- **STUDY TEXT**
#####

Why your future startup sucks and what to do about it

Starting with a potential failure in mind won’t take you far


Wojtek Kutyla

3 years ago | 7 min read

The title is a bit of a clickbait, yeah. Your startup doesn’t necessarily have to suck. But it might. Read on.

For the past few months, I have been working with a number of local and remote startups. Some of these are located in the mighty CodeBase, and many others are dispersed across Europe. I

t’s been more than a year of freelancing for me (and a good few years of serious design work before that, in consultancy and agency setting). The exposure to multiple clients, also much larger than just a few-person powerhouse, brings interesting conclusions.

I am hoping that this article provokes you to think before you embark on the startup journey. I want your idea to develop into an amazing venture.

Whilst this is often the case for companies I engage with, I am also finding some that are suffering badly for a number of simple reasons.

Addressing these is entirely within their control — but ways of doing so often remain unclear. Maybe what you’ll read here will help you to make your product rock. I’ll give you simple tools to work with (tl;dr — look at the end if that’s what you’re after). None of this will be rocket science, I promise.

But I also want to warn you:

I am not good at bullshit and I’ll give it to you as it is.

Let’s talk about failure.

Starting with a potential failure in mind won’t take you far

‘Hey, we’re a startup, and if we fail it’s ok because we’re a startup!’ — I’ve heard this a countless number of times in my career. People who say these things run organisations that are often on the verge of collapse. They have very few customers because their product doesn’t deliver any meaningful value.

Or worse — it wasn’t meant to create any meaningful value from day one. It was nothing else but an exciting idea that someone woke up with.

If I counted the amazing ideas I’ve had in the shower and got a penny for each one, I’d be a millionaire by now. Most of them were shit but looked amazing at first.

Let’s zoom out of the startup world for a second. Whilst the majority of what we now consider successful businesses took failure into account (and quite rightly so!), most of them embarked on their journeys with their minds set to succeed. And that drive provided all the energy necessary to see it through.

They didn’t stop at fantasies about success, though — they went further and identified real opportunities, rather than relying on wishful thinking.

#####

- **SUPPLIED INFORMATION**
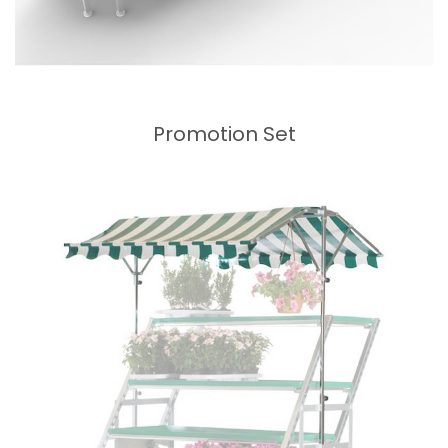
Promotion Set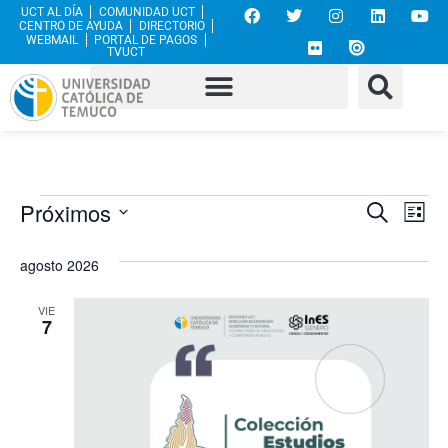
UCT AL DÍA
COMUNIDAD UCT
CENTRO DE AYUDA
DIRECTORIO
WEBMAIL
PORTAL DE PAGOS
TVUCT
Nave
Na
Próximos
Buscar
Lista
Selecciona
de
de
la
agosto 2026
fecha.
vi
búsq
de
VIE
y
7
Ev
vista
de
Even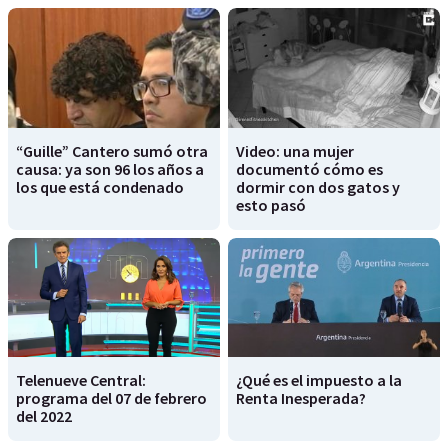
“Guille” Cantero sumó otra
Video: una mujer
causa: ya son 96 los años a
documentó cómo es
los que está condenado
dormir con dos gatos y
esto pasó
Telenueve Central:
¿Qué es el impuesto a la
programa del 07 de febrero
Renta Inesperada?
del 2022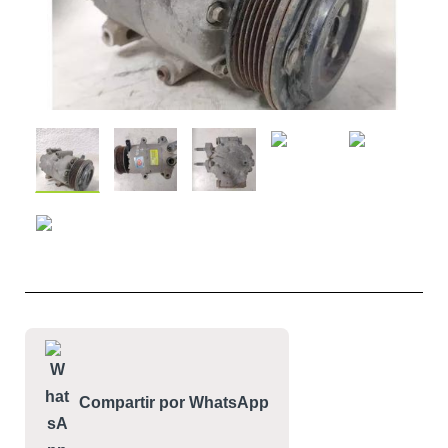
Compartir por WhatsApp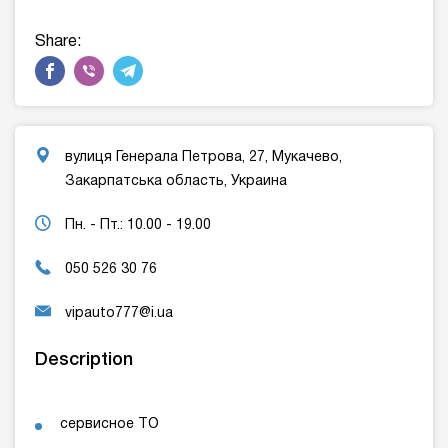
Share:
вулиця Генерала Петрова, 27, Мукачево,
Закарпатська область, Украина
Пн. - Пт.: 10.00 - 19.00
050 526 30 76
vipauto777@i.ua
Description
сервисное ТО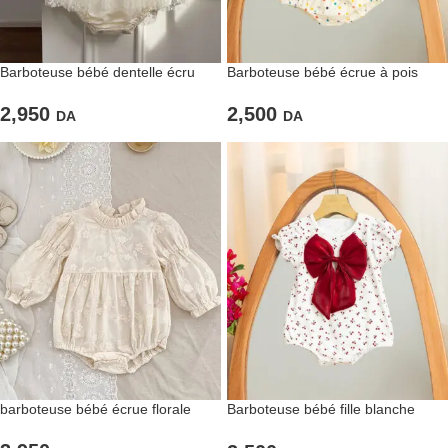
Barboteuse bébé dentelle écru
Barboteuse bébé écrue à pois
chic
colorés
2,950
2,500
DA
DA
barboteuse bébé écrue florale
Barboteuse bébé fille blanche
imprimé cerises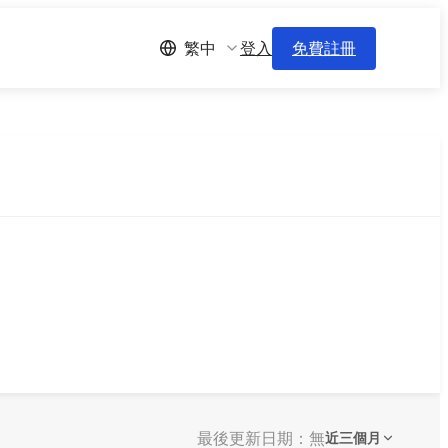
登入
免費註冊
繁中
最後更新日期：無
近三個月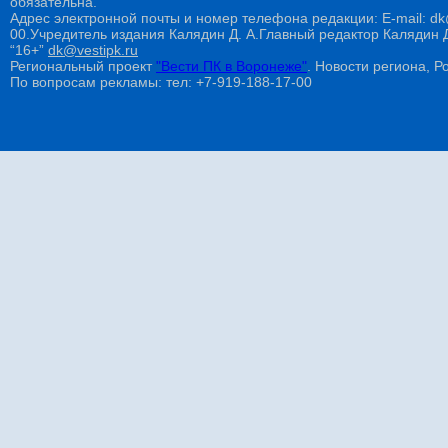
обязательна.
Адрес электронной почты и номер телефона редакции: E-mail: dk@
00.Учредитель издания Калядин Д. А.Главный редактор Калядин
“16+”
dk@vestipk.ru
Региональный проект
"Вести ПК в Воронеже"
. Новости региона, Ро
По вопросам рекламы: тел: +7-919-188-17-00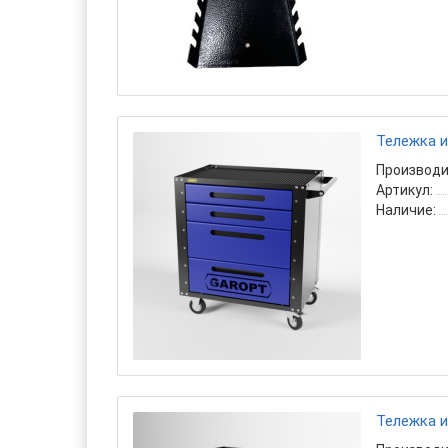
Тележка и
Производи
Артикул:
Наличие:
Тележка и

#####

- **BRIEF**
From the startup article, copy the passage word for word, beginning with "Or worse — it" and ending after "see it through.".

- **SOLUTION TO THE PROBLEM**
Or worse — it wasn’t meant to create any meaningful value from day one. It was nothing else but an exciting idea that someone woke up with.

If I counted the amazing ideas I’ve had in the shower and got a penny for each one, I’d be a millionaire by now. Most of them were shit but looked amazing at first.

Let’s zoom out of the startup world for a second. Whilst the majority of what we now consider successful businesses took failure into account (and quite rightly so!), most of them embarked on their journeys with their minds set to succeed. And that drive provided all the energy necessary to see it through.